A fairly obvious question, and therefore one I should deal with sooner or later, is why I, a Canadian, am so interested in Americana? Why not Canadiana? There is a such a word, although it doesn't have much "content". The Wikipedia entry on the subject is just a stub.
The short answer is simply that, like most Canadians, I've always found Americana much more interesting. The longer answer is more complicated.
A good place to start the longer answer is to point at an column by David Solway called "Canada: A Dead Country Walking". It's an incoherent little piece in that it begins by saying that Canada never really has had a core identity and then concludes that bad people are tearing apart that core identity; you know, the one that doesn't actually exist in the first place. And then Solway goes on to laud Pierre Trudeau for having invoked the War Measures Act to crush a terrorist movement in 1970s, lamenting that Pierre's son Justin, "has neither the political smarts nor the strength of character to act
decisively against those who are busy reducing an already patchwork
country into a heap of shards and rubble." And that tells you a lot—that Pierre Trudeau gets lauded as a great defender of a national identity that doesn't exist because he used brutal and dictatorial methods to do so. That, my friends, is what insecurity looks like.

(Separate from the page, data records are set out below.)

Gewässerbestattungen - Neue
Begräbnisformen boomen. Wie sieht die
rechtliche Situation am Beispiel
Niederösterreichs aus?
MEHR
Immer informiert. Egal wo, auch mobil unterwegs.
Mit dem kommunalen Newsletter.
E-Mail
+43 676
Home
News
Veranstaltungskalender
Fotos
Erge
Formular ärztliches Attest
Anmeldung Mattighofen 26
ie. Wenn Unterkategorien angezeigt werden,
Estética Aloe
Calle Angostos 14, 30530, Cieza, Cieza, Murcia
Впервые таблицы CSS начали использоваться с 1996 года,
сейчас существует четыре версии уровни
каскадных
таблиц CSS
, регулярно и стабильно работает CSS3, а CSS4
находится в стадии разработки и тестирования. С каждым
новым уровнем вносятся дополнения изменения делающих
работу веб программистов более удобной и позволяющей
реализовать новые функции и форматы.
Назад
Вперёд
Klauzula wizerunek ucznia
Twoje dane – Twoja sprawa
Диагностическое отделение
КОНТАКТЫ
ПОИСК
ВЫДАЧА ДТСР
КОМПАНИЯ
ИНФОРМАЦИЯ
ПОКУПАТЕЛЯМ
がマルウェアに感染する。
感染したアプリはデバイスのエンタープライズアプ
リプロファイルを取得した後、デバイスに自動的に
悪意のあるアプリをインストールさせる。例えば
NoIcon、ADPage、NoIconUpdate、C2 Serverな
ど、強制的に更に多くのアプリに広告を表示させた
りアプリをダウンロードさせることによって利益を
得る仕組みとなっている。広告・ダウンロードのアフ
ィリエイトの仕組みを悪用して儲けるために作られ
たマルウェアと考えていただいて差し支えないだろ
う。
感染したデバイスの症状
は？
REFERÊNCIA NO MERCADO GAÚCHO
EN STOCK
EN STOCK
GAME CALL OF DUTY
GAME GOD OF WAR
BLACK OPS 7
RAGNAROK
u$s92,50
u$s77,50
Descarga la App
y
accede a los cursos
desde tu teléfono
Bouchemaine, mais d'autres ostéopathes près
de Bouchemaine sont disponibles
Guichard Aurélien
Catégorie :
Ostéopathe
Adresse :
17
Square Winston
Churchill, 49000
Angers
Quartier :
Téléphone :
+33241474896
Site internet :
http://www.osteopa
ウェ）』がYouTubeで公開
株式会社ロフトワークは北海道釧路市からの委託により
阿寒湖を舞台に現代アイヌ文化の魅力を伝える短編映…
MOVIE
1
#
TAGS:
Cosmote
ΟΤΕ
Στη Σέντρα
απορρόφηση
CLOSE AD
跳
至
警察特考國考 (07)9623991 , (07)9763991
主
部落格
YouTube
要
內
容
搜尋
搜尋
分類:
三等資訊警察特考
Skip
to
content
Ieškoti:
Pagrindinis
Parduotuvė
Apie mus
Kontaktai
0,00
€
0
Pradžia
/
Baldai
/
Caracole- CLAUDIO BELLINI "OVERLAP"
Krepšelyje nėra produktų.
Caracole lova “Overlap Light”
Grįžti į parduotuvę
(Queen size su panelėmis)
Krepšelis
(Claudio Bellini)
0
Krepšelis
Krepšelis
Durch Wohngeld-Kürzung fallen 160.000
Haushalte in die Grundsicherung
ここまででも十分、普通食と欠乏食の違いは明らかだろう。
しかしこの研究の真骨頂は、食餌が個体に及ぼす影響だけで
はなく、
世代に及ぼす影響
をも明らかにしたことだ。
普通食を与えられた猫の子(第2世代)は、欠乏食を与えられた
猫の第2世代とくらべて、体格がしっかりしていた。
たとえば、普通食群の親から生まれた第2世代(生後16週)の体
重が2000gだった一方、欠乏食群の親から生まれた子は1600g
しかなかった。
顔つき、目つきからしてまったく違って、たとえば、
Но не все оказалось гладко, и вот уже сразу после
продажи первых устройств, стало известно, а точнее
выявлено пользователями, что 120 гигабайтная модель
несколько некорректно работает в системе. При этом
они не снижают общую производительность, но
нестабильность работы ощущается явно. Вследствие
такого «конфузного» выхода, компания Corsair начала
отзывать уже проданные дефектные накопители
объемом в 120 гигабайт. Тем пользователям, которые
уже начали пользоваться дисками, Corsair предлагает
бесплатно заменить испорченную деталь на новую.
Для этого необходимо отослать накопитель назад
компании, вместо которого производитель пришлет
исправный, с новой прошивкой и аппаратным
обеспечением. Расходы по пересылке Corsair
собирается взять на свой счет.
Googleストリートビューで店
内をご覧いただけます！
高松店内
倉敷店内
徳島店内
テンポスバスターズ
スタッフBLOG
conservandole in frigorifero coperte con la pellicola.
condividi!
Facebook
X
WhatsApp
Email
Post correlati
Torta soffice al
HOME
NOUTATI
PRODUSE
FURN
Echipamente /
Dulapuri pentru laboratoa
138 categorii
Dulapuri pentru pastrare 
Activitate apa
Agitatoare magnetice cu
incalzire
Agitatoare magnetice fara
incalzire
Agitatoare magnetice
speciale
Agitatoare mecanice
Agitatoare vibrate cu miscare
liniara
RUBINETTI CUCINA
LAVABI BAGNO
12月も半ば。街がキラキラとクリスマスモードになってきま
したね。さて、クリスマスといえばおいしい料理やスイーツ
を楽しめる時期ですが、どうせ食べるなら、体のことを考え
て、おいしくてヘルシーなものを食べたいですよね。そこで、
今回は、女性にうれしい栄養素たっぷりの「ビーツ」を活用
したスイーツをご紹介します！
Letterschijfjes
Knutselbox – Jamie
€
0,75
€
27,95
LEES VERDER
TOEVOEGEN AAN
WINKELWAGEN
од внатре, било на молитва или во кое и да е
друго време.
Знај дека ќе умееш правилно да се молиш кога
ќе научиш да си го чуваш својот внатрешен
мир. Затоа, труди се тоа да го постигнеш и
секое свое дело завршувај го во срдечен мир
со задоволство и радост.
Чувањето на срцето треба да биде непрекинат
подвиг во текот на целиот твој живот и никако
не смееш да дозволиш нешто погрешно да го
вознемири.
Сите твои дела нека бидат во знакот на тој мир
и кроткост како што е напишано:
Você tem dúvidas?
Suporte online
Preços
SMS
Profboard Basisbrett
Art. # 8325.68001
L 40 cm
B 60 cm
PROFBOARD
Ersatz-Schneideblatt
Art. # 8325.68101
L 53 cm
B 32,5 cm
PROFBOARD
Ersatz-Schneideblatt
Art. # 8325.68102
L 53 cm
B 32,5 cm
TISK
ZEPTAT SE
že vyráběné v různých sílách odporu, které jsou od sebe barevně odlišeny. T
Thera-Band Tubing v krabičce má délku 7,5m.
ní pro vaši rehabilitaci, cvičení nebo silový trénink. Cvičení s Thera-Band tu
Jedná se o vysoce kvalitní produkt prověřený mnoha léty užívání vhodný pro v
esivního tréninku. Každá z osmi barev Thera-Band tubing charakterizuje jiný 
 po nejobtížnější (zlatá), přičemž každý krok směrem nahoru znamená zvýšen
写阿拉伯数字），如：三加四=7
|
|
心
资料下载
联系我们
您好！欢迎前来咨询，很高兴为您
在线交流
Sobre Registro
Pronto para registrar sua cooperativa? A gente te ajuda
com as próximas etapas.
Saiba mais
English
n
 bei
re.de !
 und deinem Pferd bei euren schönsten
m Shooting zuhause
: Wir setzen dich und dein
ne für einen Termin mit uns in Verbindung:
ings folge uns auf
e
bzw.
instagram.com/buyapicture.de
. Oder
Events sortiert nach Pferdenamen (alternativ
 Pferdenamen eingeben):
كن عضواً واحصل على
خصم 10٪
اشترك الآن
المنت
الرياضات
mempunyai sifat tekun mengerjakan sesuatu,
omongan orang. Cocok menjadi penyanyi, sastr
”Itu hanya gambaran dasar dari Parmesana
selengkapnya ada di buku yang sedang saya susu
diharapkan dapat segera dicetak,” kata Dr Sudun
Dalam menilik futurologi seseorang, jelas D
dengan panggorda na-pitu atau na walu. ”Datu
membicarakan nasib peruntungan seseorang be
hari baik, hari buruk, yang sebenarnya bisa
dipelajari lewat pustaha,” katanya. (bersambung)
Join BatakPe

Twenty-four years ago, then Premier of Quebec Lucien Bouchard stirred up a hornet's nest in the rest of Canada by saying, “Canada is divisible because Canada is not a real country.” The anger wasn't at the "divisible" part of the claim. Very few Canadians even noted it at the time and even those who remember the incident now tend to misquote Bouchard, thinking that he only said "Canada is not a real country." And it takes very little effort to understand why—and Solway makes the point at some length—Canada is divisible in a way that the USA is not. The point neither he nor anyone else seems to be able to make is why it should not be.
Ultimately, of course, the USA is divisible. Any country can be dismembered and that is probably the inevitable fate of all countries eventually. The problem with Canada is that there is nothing approaching the sort of argument Lincoln made for the union in Canada's case. Lincoln could, and did, argue that breaking up the union would have meant the destruction of a founding idea, conceived in Liberty, that all men are created equal. Canada was created as an exercise of power and, in the end, whether Canada holds together is a simple question of power.
More than that, the USA was created by people who understood that power was a problem. They understood that power dispensed to a bureaucracy to administer a law such as the Stamp Act would create a faction that had an active interest in destroying liberty for that faction's continued existence would defend absolutely not only on its holding onto to that power but on the continual extension of that power. Sir John A. Macdonald, on the other hand, pursued confederation precisely so he could get his hands on that power—the control of patronage appointments. That, and not any identity or any set of beliefs about the dignity of human beings created by God, is the principle upon which Canada is founded. There were people who had different ideas about what Canada might be founded on but it was Macdonald and his lust for power that won out.
As Solway grudgingly notes, there is a Québecois identity. It's an identity whose future is uncertain but it exists and if one wanted to put together a list of "Quebecana" it would be ridiculously easy to do. You could do likewise with Newfoundland, Prince Edward Island, Manitoba, Nova Scotia and Alberta albeit in a way that would seem piddle compared to the rich cultural identity of the USA and Quebec. You should be able to do it with Ontario, New Brunswick and British Columbia, although in an even more reduced form, because most residents of those provinces have been taught to hate the their cultural heritage.
And here's the really telling thing: the USA is a much more diverse country, culturally speaking, than Canada is. The claim I'm making here is not that Canada isn't diverse but rather that diversity pales compared to what you see in the USA.
There is a sense in which Bouchard's claim is ludicrous. Of course Canada is a real country. The problem arises when you start to find something real beyond the fact that it's a government that has a country. If you go looking for Canadiana, you'll find some, but it's pretty thin gruel.